Siegfried pretended to be distraught, weeping as he told the elderly stranger that Siegfried's parents had just died in a car crash and that he had no money and no family to turn to for help, according to a federal indictment and admissions Siegfried made in the plea agreement.
Siegfried asked to borrow money. The victim, a widower of Japanese descent with little family, asked Siegfried if he, too, was Japanese. Siegfried truthfully told the man he was of Japanese descent.
The elderly man felt sorry for Siegfried and, in part because of their shared Japanese heritage, decided to help him.
Siegfried repeatedly borrowed money from the man, assuring the victim that he would repay him after he received a substantial inheritance as a result of his parents’ death, court records state. But Siegfried said the inheritance would be tied up in probate court for some time and he needed money to pay related fees and taxes.
In reality, Siegfried's father died in the 1990s, his mother died in 2002 and there was never any inheritance, authorities said. But from 2008 through March of 2013, Siegfried kept lying, telling the victim his inheritance was still tied up in probate, according to federal court records.
Meanwhile, Siegfried pleaded guilty in Jefferson County court in April 2009 to felony drug possession and was sentenced to 30 months in state prison.
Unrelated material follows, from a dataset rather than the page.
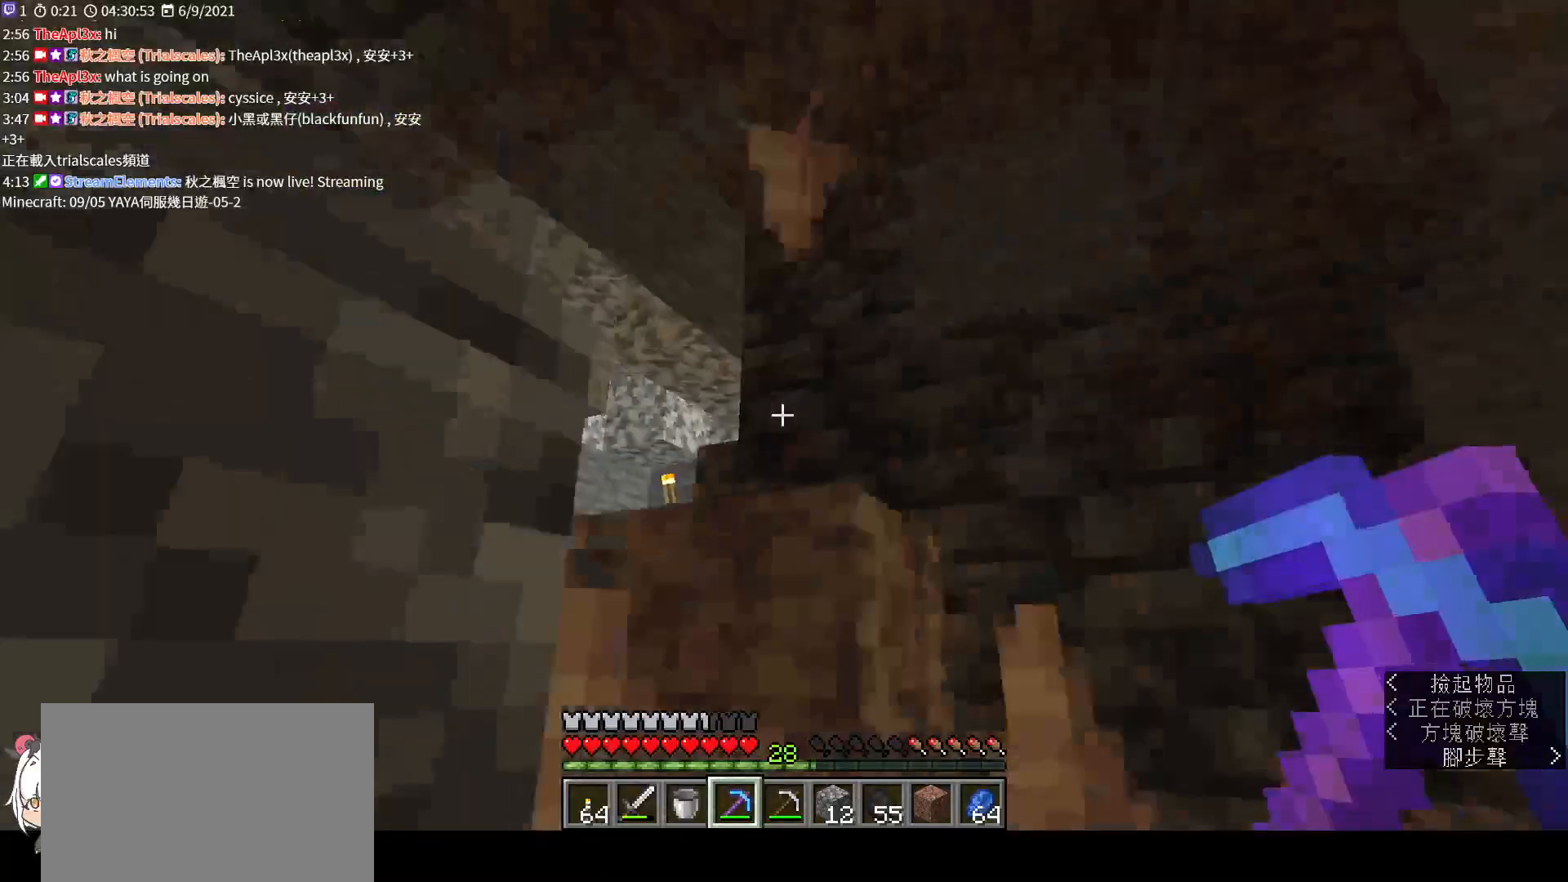
{"keys": ["shift", "space"], "mouse": [], "events": []}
The con man kept bouncing in and out prison because of parole violations, court records state.
Even behind bars, Siegfried kept calling and sending letters to the elderly victim, asking for money and directing the victim to deposit and wire transfer money to Siegfried’s inmate account with the Colorado Department of Corrections.
Siegfried told the victim he needed the money because he was required to pay for his diabetes medicine in prison, court records state.
In reality, Siegfried has never been diagnosed with diabetes, has never taken medication for diabetes, and Colorado prison inmates are not required to pay for medicine prescribed to them while they are in custody, authorities said.
Siegfried agrees that, from January 2008 through March 2013, he talked the victim out of at least $400,000. His sentence will include an order of restitution of at least $400,001 and up to $560,861, said Jeff Dorschner, spokesman for the U.S. Attorney's Office.
"All too often, con men prey on our senior citizens and steal their life savings," said U.S. Attorney John Walsh. "Protecting the public -- and particularly seniors -- from fraud is one of the top priorities of this office. The defendant in this case will face the full weight of the law at sentencing."
Mail fraud carries a maximum penalty of 20 years in federal prison and a $250,000 fine. Money laundering carries a maximum penalty of 10 years in federal prison and a $250,000 fine.
Siegfried, who is currently in custody, is scheduled to be sentenced on March 10.
He has a 10-page criminal history in Colorado, including arrests for brandishing a deadly weapon, drug possession, assault, domestic violence, burglary and theft, according to the Colorado Bureau of Investigation database.